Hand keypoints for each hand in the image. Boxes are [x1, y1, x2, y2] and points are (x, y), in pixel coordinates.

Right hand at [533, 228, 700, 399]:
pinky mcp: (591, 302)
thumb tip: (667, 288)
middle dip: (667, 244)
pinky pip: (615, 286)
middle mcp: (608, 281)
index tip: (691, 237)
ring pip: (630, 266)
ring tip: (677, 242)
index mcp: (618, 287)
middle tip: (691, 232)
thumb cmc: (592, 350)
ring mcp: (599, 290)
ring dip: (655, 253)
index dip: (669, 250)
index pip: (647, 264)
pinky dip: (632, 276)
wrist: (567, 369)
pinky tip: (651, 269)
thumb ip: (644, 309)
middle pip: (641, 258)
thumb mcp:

★ ★ ★

Exercise requirements -
Line by line, the listing above is to be transcribed exactly.

Output below -
Hand keypoints for each hand in the image. Boxes are [x1, y1, x2, y2] and points are (x, y), in pixel coordinates.

Right hand at [533, 228, 700, 399]:
pinky mcp: (591, 302)
thumb tip: (667, 288)
middle dip: (667, 244)
pinky pip: (615, 286)
middle mcp: (608, 281)
index tip: (691, 237)
ring pip: (630, 266)
ring tip: (677, 242)
index mcp: (618, 287)
middle tip: (691, 232)
thumb cmc: (592, 350)
ring mcp: (599, 290)
ring dip: (655, 253)
index dip: (669, 250)
index pip: (647, 264)
pinky dip: (632, 276)
wrist: (567, 369)
pinky tip: (651, 269)
thumb ip: (644, 309)
middle pip: (641, 258)
thumb mcp:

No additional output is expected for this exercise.